Saturday, August 15, 2020

Subtle worldbuilding

 Players who read the rule books, campaign setting books, and lore, generally want to bring elements of that into the game. Especially those players that have purchased and read splat books that include new races, subclasses, spells and abilities. In a game like 5e, the DM has no tools for managing how the players use this new material. If a player brings in a build or character idea, the DM can only sit back and watch them play it out by succeeding on dice rolls, or ban it outright out of game. Personally, I think banning concepts from the game is kind of a dick thing to do, as it breaks the implicit agreement between players and DM, but there's no other way in 5e.

AD&D, by contrast, has a lot of subtle mechanics that let the DM maintain the integrity and versimilitude of the game while allowing the player to include what he likes. The training requirement, for example, is much lambasted by the community but what it does is force player characters to seek out NPCs in the world to continue their own growth. NPCs ground the players. Gaining magical spells is not automatic in TSR D&D, in fact there are no rules at all for how magic users gain spells. Only AD&D 1e has a list of admonishments to the DM to not give out magical spells too freely, but no guide on how to give them out at all, except as random treasure spell scrolls. This means that a magic-users spellbook is firmly in the hands of the DM. If the DM does not want to give out Wish spells, Fireball, or even Protection from Good/Evil, the magic-user will never see those spells. This actually solves the "linear fighter, quadratic wizard" problem before it ever even occurs. 

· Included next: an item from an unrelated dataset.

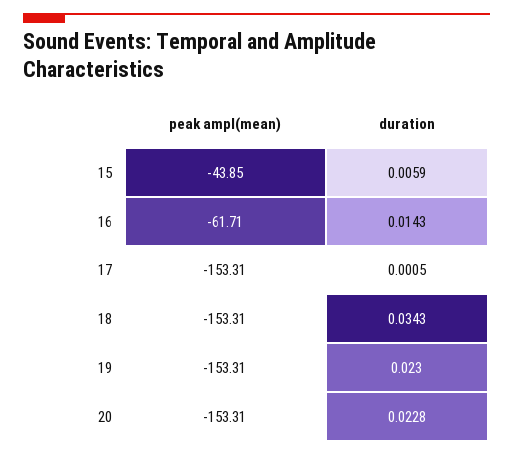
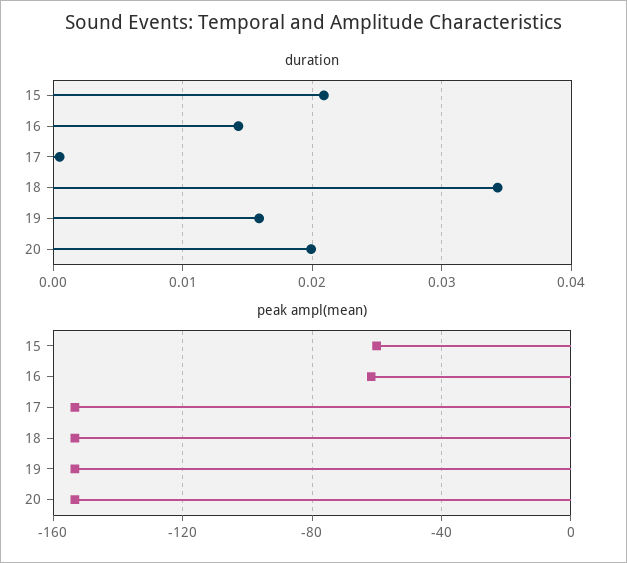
peak ampl(mean), 15: -43.85 -> -60
duration, 15: 0.0059 -> 0.021
duration, 19: 0.023 -> 0.016
duration, 20: 0.0228 -> 0.02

On top of the mechanical controls, it allows the DM to manage the fiction of the world. Say if the DM does not want Orcs as a race, but the player brings in a Half-Orc character. The DM can allow the player to his character while simply having no other orcs or half-orcs show up in the world.  Half-orc adventurers in AD&D can "generally pass as human", and beyond mechanical bonuses don't add anything more to the setting. The NPCs don't even have to mention the different facial features of the half-orc character, and there can be no temples to Gruumsh, no shrines, no mention of Orcs in the hills, nothing. Orcs don't have to exist in the DMs world.

Then there's ways to manage the physical features of the character. "Half-orc", in an orc-less world, could just mean an ugly person. Maybe he had an ugly dad, or his parents come from a separate tribe that the civilized folk consider "orcish". And if the player is insistent on being part of a distinct demi-human race, the NPCs can all just treat that as the rantings of a deranged lunatic.  The player can play his character, and the DM can maintain her world, and the friction between the two is lessened.

  But in 5e, there is a huge interconnectivity between a PCs race, the subclass options he chooses, the background of the character (including ideals, bonds and flaws), and the player's backstory. All of this adds elements to the DMs world that she may not be comfortable with, and the only way to manage it is to talk out of character about it and waste precious game time. Instead of subtle controls, everything becomes an open debate.